### INSTRUCTIONS TO FOLLOW:
In the records below, locate the line containing "-57,7 +57,7 @@", then output that line and all later lines exactly, through the last one.

═══

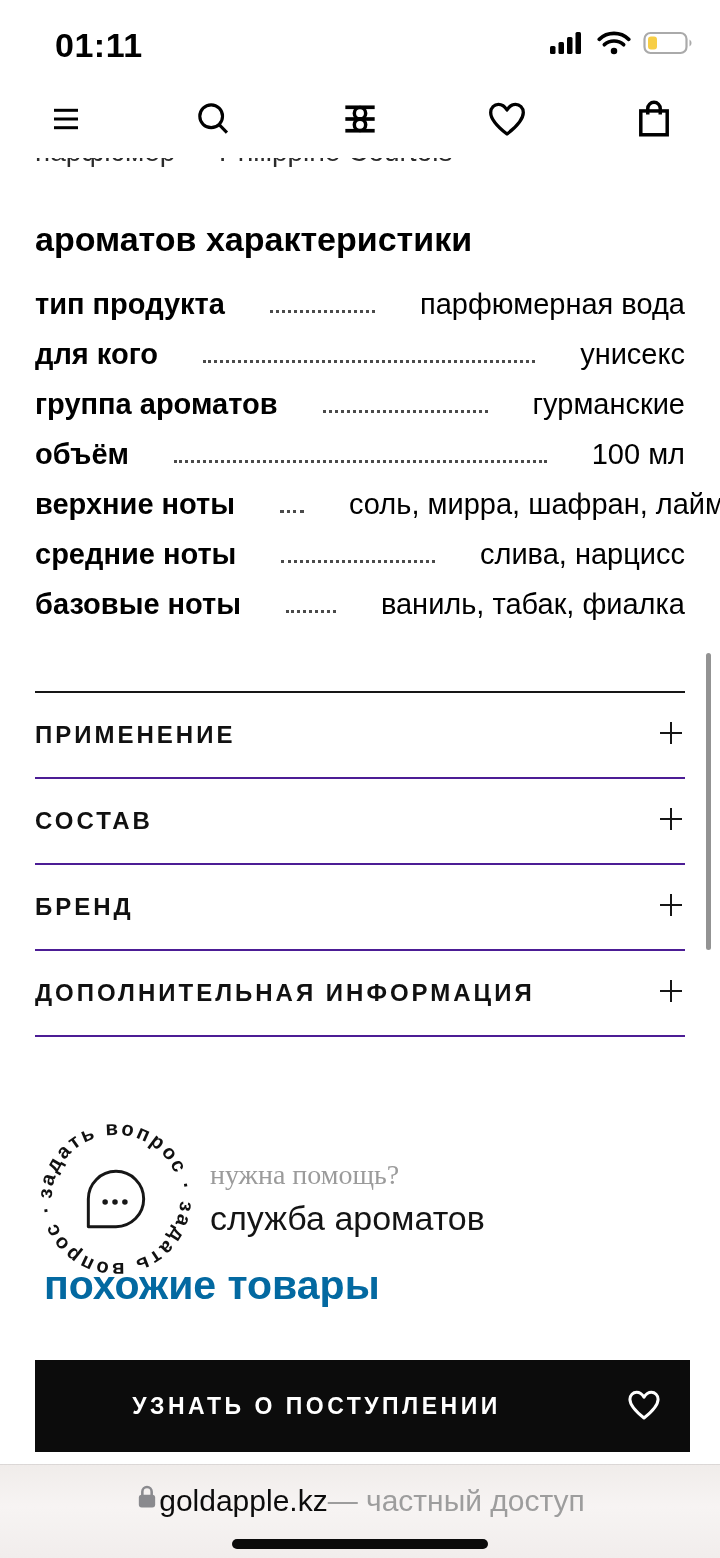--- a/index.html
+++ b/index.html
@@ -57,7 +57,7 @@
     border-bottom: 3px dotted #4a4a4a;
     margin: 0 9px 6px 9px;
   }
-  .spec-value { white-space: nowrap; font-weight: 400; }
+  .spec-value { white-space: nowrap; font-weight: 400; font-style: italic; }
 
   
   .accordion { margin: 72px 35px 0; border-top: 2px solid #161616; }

═══

### FINISHED TASK:
@@ -57,7 +57,7 @@
     border-bottom: 3px dotted #4a4a4a;
     margin: 0 9px 6px 9px;
   }
-  .spec-value { white-space: nowrap; font-weight: 400; }
+  .spec-value { white-space: nowrap; font-weight: 400; font-style: italic; }
 
   
   .accordion { margin: 72px 35px 0; border-top: 2px solid #161616; }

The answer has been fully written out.